Ziyaretin bağlamı, İsrail için zor bir döneme denk geliyor. Gazze Savaşı, Netanyahu hükümetini uluslararası arenada yalnızlaştırdı; AB ülkeleri, İsrail'e yönelik tepkilerini Eurovision Şarkı Yarışması'ndan çekilme gibi kültürel boykotlarla gösterdi. Almanya ise, bu ikilemin ortasında kaldı: Holokost sorumluluğuyla İsrail'i desteklerken, insan hakları kaygılarıyla Filistin'i göz ardı edemiyor. Merz'in ziyareti, bu dengeyi test ediyor; savunma iş birliği –Arrow 3 gibi projeler– ilişkileri sıcak tutsa da, iki devletli çözüm ayrılığı, Berlin'i zorluyor. Netanyahu, iş birliğinin "dünyayı ve Ortadoğu'yu iyileştireceğini" söylerken, Merz'in "müzakereler şimdi" çağrısı, aciliyeti vurguluyor. Bu gerilim, ABD'nin Trump yönetimindeki tutumunu da etkiliyor; zira Washington, iki devletli çözümü desteklese de, Netanyahu'ya yakın duruyor. Ziyaret, aynı zamanda CHP gibi Türk muhalefet partilerinin İsrail eleştirilerini yansıtıyor; zira Türkiye'de Gazze Savaşı, iç politikayı da şekillendiriyor. Merz'in Holokost anması, bu bağlamda sembolik bir köprü: Tarihsel suçluluk, güncel diplomasiyi yönlendiriyor.

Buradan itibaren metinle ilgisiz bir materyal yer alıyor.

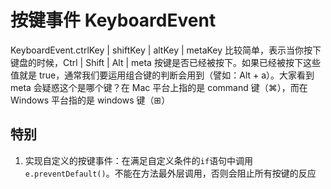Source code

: 

# 按键事件 KeyboardEvent

KeyboardEvent.ctrlKey | shiftKey | altKey | metaKey 比较简单，表示当你按下键盘的时候，Ctrl | Shift | Alt | meta 按键是否已经被按下。如果已经被按下这些值就是 true，通常我们要运用组合键的判断会用到（譬如：Alt + a）。大家看到 meta 会疑惑这个是哪个键？在 Mac 平台上指的是 command 键（⌘），而在 Windows 平台指的是 windows 键（⊞）

## 特别
1. 实现自定义的按键事件：在满足自定义条件的`if`语句中调用`e.preventDefault()`。不能在方法最外层调用，否则会阻止所有按键的反应
<!-- 1. 阻止默认的按键事件：例如复制粘贴，在`keyDown`事件中 -->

Bu ziyaretin etkileri, kısa ve uzun vadede hissedilecek. Kısa vadede, savunma iş birliği güçlenebilir; Arrow 3'ün Almanya'daki konuşlandırılması, NATO'nun doğu kanadını koruyor. Uzun vadede ise, iki devletli çözüm vurgusu, AB'nin Filistin politikasını hızlandırabilir; örneğin, İrlanda ve İspanya'nın tanıma adımları gibi. Netanyahu'nun reddi, barış sürecini tıkasa da, Merz'in "umut ışığı" metaforu, müzakereler için bir çağrı niteliğinde. Ziyaret, Almanya-İsrail ilişkilerinin katmanlılığını gösteriyor: Tarihsel bağlar, güvenlik ittifakı ve ahlaki ikilemler iç içe. Uzmanlar, Merz'in bu hamlesini "cesur bir denge" olarak nitelendiriyor; zira Berlin, hem Tel Aviv'i hem Ramallah'ı gözetiyor. Ancak, Gazze'deki ateşkes ihlalleri devam ederse, bu umutlar solabilir.
Sonuç olarak, Merz'in İsrail ziyareti, iki devletli çözümün hala canlı bir seçenek olduğunu haykırdı; Netanyahu'nun reddi ise gerilimi korudu. Holokost anmasıyla başlayan, savunma iş birliğiyle pekişen bu zirve, Ortadoğu'nun karmaşık mozağini yansıtıyor. 7 Aralık 2025'te, Berlin ve Tel Aviv arasındaki bu diyalog, barışın kapısını araladı mı, yoksa kapattı mı? Merz'in "en güçlü umut ışığı" sözleri, müzakerelerin aciliyetini hatırlatıyor; Netanyahu'nun "yok edici tehdit" uyarısı ise, güven duvarlarını örüyor. Bu ziyaret, sadece iki liderin değil; Avrupa-Ortadoğu ilişkilerinin geleceğini belirleyecek bir dönemeç. Gözler Gazze'de, umutlar müzakerelerde.